Little real news is reported on in the tabloids, because it’s deemed to be boring, so there’s a lot of space just waiting to be filled with the latest “breaking news” reports from the “star wars” battlefield.
It takes one to know one, so each hateful celebrity needs another vile and vicious luminary to really heat things up to their mutual benefit and satisfaction.
That’s why, when they find each other, they may swear that they are filled with disgust for one another, but the truth is, they need and love each other, because their mutually beneficial feud and fight to the finish will go the distance only if they do it together.
This season, however, the most contentious and controversial display of stellar froth and friction is being staged, not by the usual has-beens in need of publicity, but by a pair of young siblings who used to love each other to bits, but now despise one another with even greater unction.
Their version of “star wars” is turning out to be the celebrity brawl of the already singularly contentious season, because its “sibling strife” factor gives it a deeply seminal and elemental quality (think Abel and Cain!) that other brawls don’t have.

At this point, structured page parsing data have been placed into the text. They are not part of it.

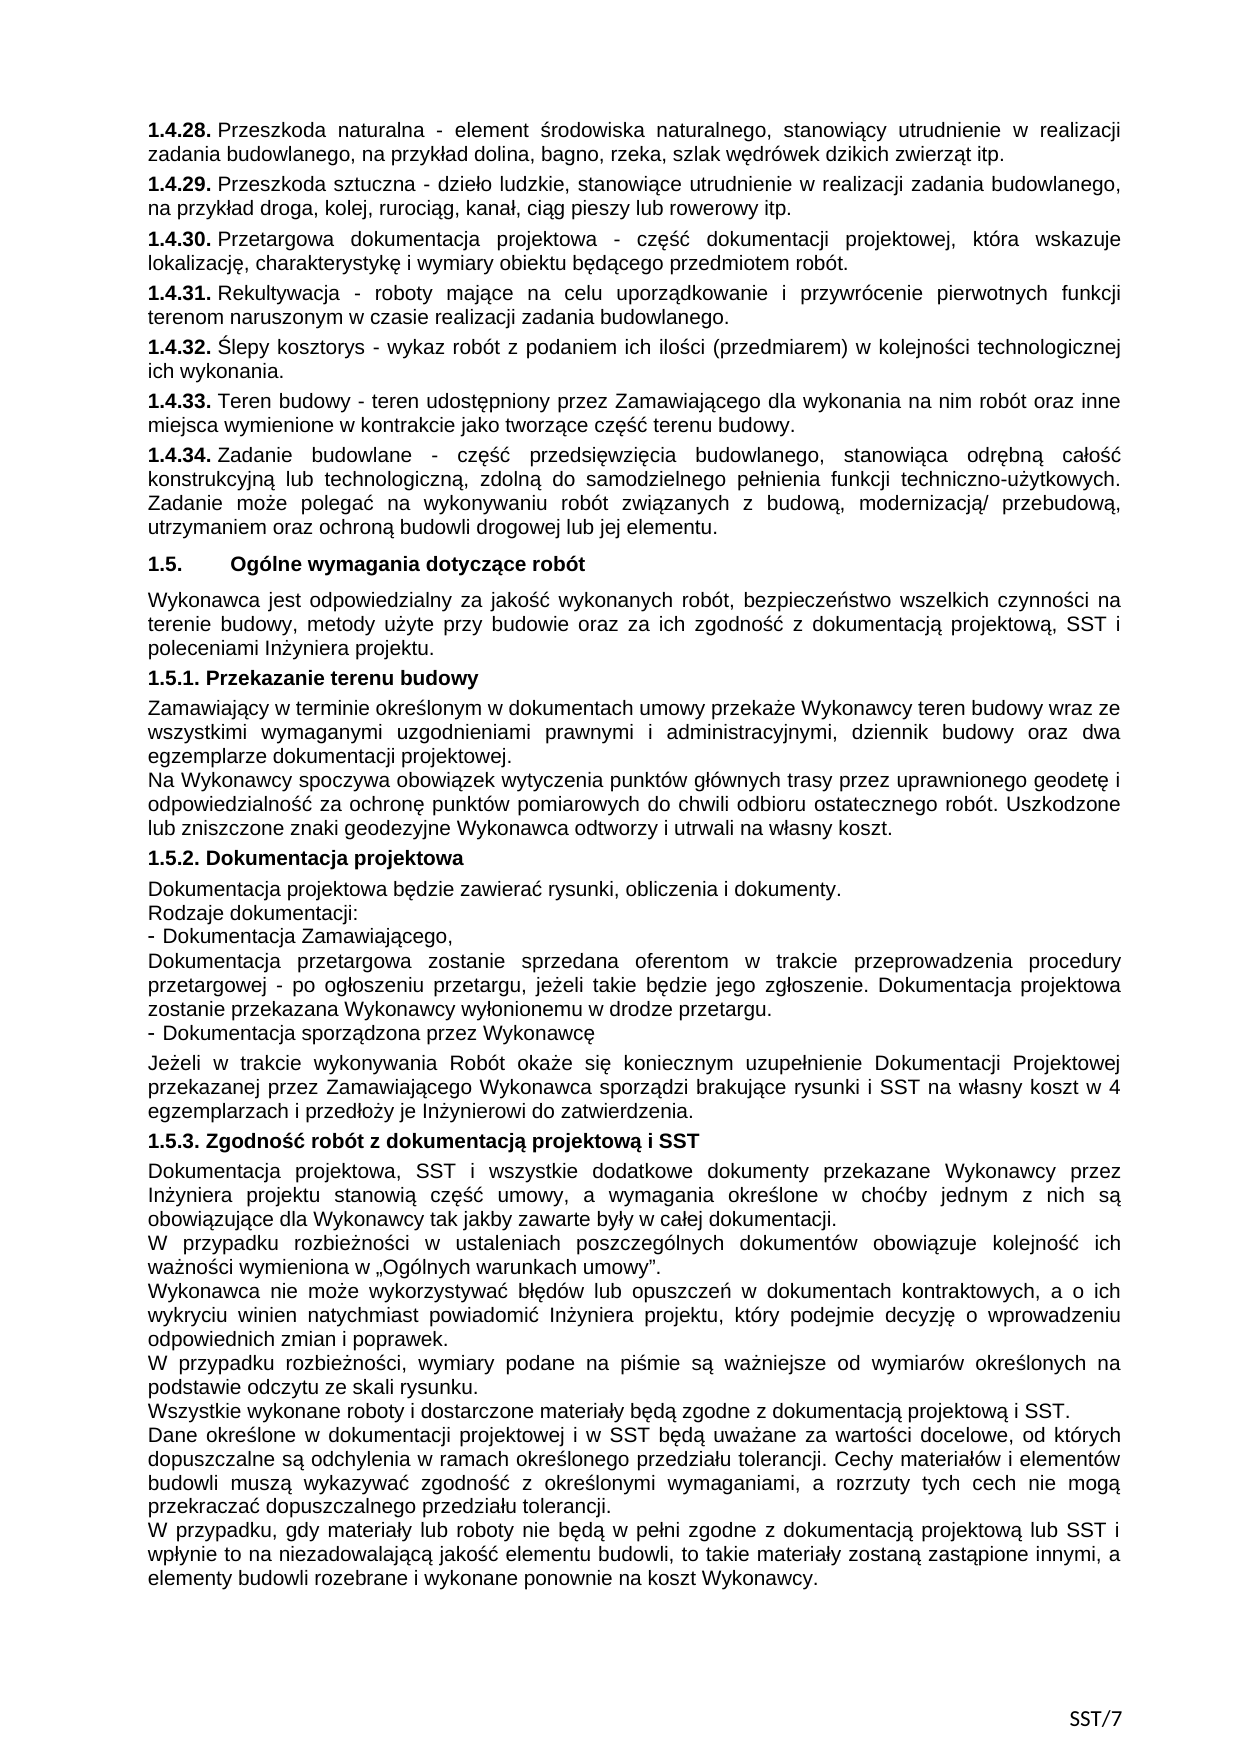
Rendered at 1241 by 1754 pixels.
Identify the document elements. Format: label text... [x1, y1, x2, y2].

text Jeżeli w trakcie wykonywania Robót okaże się koniecznym uzupełnienie Dokumentacji Projektowej przekazanej przez Zamawiającego Wykonawca sporządzi brakujące rysunki i SST na własny koszt w 4 egzemplarzach i przedłoży je Inżynierowi do zatwierdzenia. [148, 1051, 1122, 1122]
list Rekultywacja - roboty mające na celu uporządkowanie i przywrócenie pierwotnych funkcji terenom naruszonym w czasie realizacji zadania budowlanego. [148, 281, 1122, 328]
list Dokumentacja sporządzona przez Wykonawcę [148, 1020, 1122, 1044]
text Wykonawca jest odpowiedzialny za jakość wykonanych robót, bezpieczeństwo wszelkich czynności na terenie budowy, metody użyte przy budowie oraz za ich zgodność z dokumentacją projektową, SST i poleceniami Inżyniera projektu. [148, 588, 1122, 660]
subtitle Przekazanie terenu budowy [148, 666, 1122, 690]
list Zadanie budowlane - część przedsięwzięcia budowlanego, stanowiąca odrębną całość konstrukcyjną lub technologiczną, zdolną do samodzielnego pełnienia funkcji techniczno-użytkowych. Zadanie może polegać na wykonywaniu robót związanych z budową, modernizacją/ przebudową, utrzymaniem oraz ochroną budowli drogowej lub jej elementu. [148, 443, 1122, 539]
subtitle Ogólne wymagania dotyczące robót [148, 551, 1122, 575]
text W przypadku rozbieżności, wymiary podane na piśmie są ważniejsze od wymiarów określonych na podstawie odczytu ze skali rysunku. [148, 1351, 1122, 1398]
list Przeszkoda sztuczna - dzieło ludzkie, stanowiące utrudnienie w realizacji zadania budowlanego, na przykład droga, kolej, rurociąg, kanał, ciąg pieszy lub rowerowy itp. [148, 172, 1122, 220]
text Dokumentacja projektowa będzie zawierać rysunki, obliczenia i dokumenty. [148, 876, 1122, 900]
text Wykonawca nie może wykorzystywać błędów lub opuszczeń w dokumentach kontraktowych, a o ich wykryciu winien natychmiast powiadomić Inżyniera projektu, który podejmie decyzję o wprowadzeniu odpowiednich zmian i poprawek. [148, 1279, 1122, 1351]
text W przypadku rozbieżności w ustaleniach poszczególnych dokumentów obowiązuje kolejność ich ważności wymieniona w „Ogólnych warunkach umowy”. [148, 1231, 1122, 1279]
text Dokumentacja projektowa, SST i wszystkie dodatkowe dokumenty przekazane Wykonawcy przez Inżyniera projektu stanowią część umowy, a wymagania określone w choćby jednym z nich są obowiązujące dla Wykonawcy tak jakby zawarte były w całej dokumentacji. [148, 1159, 1122, 1231]
text Rodzaje dokumentacji: [148, 900, 1122, 924]
subtitle Dokumentacja projektowa [148, 846, 1122, 870]
list Ślepy kosztorys - wykaz robót z podaniem ich ilości (przedmiarem) w kolejności technologicznej ich wykonania. [148, 335, 1122, 383]
text Dokumentacja przetargowa zostanie sprzedana oferentom w trakcie przeprowadzenia procedury przetargowej - po ogłoszeniu przetargu, jeżeli takie będzie jego zgłoszenie. Dokumentacja projektowa zostanie przekazana Wykonawcy wyłonionemu w drodze przetargu. [148, 948, 1122, 1020]
list Teren budowy - teren udostępniony przez Zamawiającego dla wykonania na nim robót oraz inne miejsca wymienione w kontrakcie jako tworzące część terenu budowy. [148, 389, 1122, 437]
text Wszystkie wykonane roboty i dostarczone materiały będą zgodne z dokumentacją projektową i SST. [148, 1398, 1122, 1422]
subtitle Zgodność robót z dokumentacją projektową i SST [148, 1129, 1122, 1153]
text W przypadku, gdy materiały lub roboty nie będą w pełni zgodne z dokumentacją projektową lub SST i wpłynie to na niezadowalającą jakość elementu budowli, to takie materiały zostaną zastąpione innymi, a elementy budowli rozebrane i wykonane ponownie na koszt Wykonawcy. [148, 1518, 1122, 1590]
text Dane określone w dokumentacji projektowej i w SST będą uważane za wartości docelowe, od których dopuszczalne są odchylenia w ramach określonego przedziału tolerancji. Cechy materiałów i elementów budowli muszą wykazywać zgodność z określonymi wymaganiami, a rozrzuty tych cech nie mogą przekraczać dopuszczalnego przedziału tolerancji. [148, 1422, 1122, 1518]
list Dokumentacja Zamawiającego, [148, 924, 1122, 948]
list Przetargowa dokumentacja projektowa - część dokumentacji projektowej, która wskazuje lokalizację, charakterystykę i wymiary obiektu będącego przedmiotem robót. [148, 226, 1122, 274]
list Przeszkoda naturalna - element środowiska naturalnego, stanowiący utrudnienie w realizacji zadania budowlanego, na przykład dolina, bagno, rzeka, szlak wędrówek dzikich zwierząt itp. [148, 118, 1122, 166]
text Zamawiający w terminie określonym w dokumentach umowy przekaże Wykonawcy teren budowy wraz ze wszystkimi wymaganymi uzgodnieniami prawnymi i administracyjnymi, dziennik budowy oraz dwa egzemplarze dokumentacji projektowej. [148, 696, 1122, 768]
text Na Wykonawcy spoczywa obowiązek wytyczenia punktów głównych trasy przez uprawnionego geodetę i odpowiedzialność za ochronę punktów pomiarowych do chwili odbioru ostatecznego robót. Uszkodzone lub zniszczone znaki geodezyjne Wykonawca odtworzy i utrwali na własny koszt. [148, 768, 1122, 840]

Right off the bat, especially for Filipino uzis, the “sympathy factor” is heavily canted in favor of the ate, who took care of her sister for years, but is the one who is now being bad-mouthed, for one real or imagined fault or other.
Even if the ate may be guilty, it’s the younger sibling who ends up in the doghouse of public opinion, because the “gratitude factor” automatically kicks in. So, it behooves her to quickly resolve their sibling strife, to keep her career viable.
Implausible comebacks
Other celebrities we love to hate include many other has-beens who make pests of themselves by trying to make implausible or even impossible comebacks, or do drugs, or get pregnant with seeming impunity.
Aside from gratitude, the repentance factor is deemed important and even essential by local fans, so erring stars should behave not misbehave, accordingly!